The Baltimore Charter reflected growing awareness in the early 1990s that scientific careers were shaped not only by formal procedures but also by everyday practices and assumptions.  Looking back in 2022, Meg Urry, one of its main authors, notes that what had felt ‘powerful and radical’ in 1992 now seemed  ‘tame’. Her observation illustrates how codes evolve alongside the communities they seek to guide.  

The discussions in Baltimore also did something else. By discussing issues that had often remained implicit, such as unequal expectations about childcare, they made those assumptions visible. Making hidden norms explicit was in itself a crucial step towards changing them. The TRUST Code belongs to this longer tradition.  Like earlier efforts to counter discrimination in science and establish fair and honest research ethics, it seeks to establish shared principles for responsible research. 

 In 1946, the International Research Council formulated in its statutes the need to oppose ‘any discrimination on the basis of such factors as ethnic origin, religion, citizenship, language, political stance, gender, sex or age.’ Its efforts, in collaboration with UNESCO, to build capacity to promote the universality of science and the free circulation of scientists, resonate with many aspects of the TRUST Code.

» **Exercise instructions**:
A. In the passage on codes for responsible research, what word did Meg Urry use in 2022 to describe how the Baltimore Charter now seemed?
B. Carry on the passage on codes for responsible research, picking up after its last sentence.

Data items:
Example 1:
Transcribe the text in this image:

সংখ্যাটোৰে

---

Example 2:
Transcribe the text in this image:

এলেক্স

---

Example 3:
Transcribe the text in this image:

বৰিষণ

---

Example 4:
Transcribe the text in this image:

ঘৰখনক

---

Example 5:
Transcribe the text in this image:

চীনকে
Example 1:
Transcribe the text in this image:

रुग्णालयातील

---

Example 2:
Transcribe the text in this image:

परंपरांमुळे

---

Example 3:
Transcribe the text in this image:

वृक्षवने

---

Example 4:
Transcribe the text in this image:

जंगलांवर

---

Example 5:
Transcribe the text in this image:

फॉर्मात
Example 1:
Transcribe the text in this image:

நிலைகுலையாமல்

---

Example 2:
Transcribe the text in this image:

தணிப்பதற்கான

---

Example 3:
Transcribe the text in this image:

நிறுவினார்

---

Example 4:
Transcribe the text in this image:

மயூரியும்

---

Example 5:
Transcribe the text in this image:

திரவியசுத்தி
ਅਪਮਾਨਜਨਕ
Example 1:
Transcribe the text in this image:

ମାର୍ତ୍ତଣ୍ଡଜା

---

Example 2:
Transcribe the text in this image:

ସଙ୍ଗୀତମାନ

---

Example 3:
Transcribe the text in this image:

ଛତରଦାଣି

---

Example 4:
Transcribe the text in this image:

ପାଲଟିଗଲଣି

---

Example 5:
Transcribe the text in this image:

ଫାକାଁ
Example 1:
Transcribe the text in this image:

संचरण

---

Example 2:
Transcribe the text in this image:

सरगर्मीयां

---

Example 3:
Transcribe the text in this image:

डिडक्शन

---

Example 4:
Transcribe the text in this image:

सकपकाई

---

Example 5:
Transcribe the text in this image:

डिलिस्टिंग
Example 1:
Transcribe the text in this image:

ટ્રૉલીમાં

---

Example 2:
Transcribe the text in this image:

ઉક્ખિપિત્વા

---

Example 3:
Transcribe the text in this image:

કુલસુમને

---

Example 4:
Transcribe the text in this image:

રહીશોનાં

» **Answers by item**:
A. She said it now seemed "tame."

B.
At the same time, the TRUST Code reflects contemporary concerns through its focus on cultural sensitivity, the importance of local languages, and respect for privacy and equitable international collaboration. 

The quiet power of unwritten rules 

Yet written codes never tell the whole story. 

Implicit codes continue to govern scientific practice and various aspects of scholars’ behaviour. Such unwritten codes regulate how to write an article (in terms of style, composition, and tone), how to ask a question ‘in the right way’ at a conference, or how to dress in specific, formal academic settings. These practices often belong to the realm of tacit knowledge.  This term refers to a type of knowledge or skill that one can perform but hardly articulate or express (such as riding a bicycle). As scholars become socialised in a scientific field, they learn how to behave through practice and experience. Yet putting this into writing seems hard, if not impossible, revealing the limits of formal written codes of conduct. 

Such implicit codes of conduct help create communities of insiders who understand and perform them, while making it hard for others to participate fully. This can influence recognition in science, such as the awarding of prizes and grants.  

Research has shown that jury members are often more likely to award scholars who resemble themselves - the so-called ‘like-me effect’. As a result, researchers who are less familiar with these unwritten rules have a competitive disadvantage. Among the latter are often women scientists and scientists from different minority backgrounds, revealing how the categories of gender and ethnicity are tied up with these deeper lying and unspoken codes that regulate scholarly life.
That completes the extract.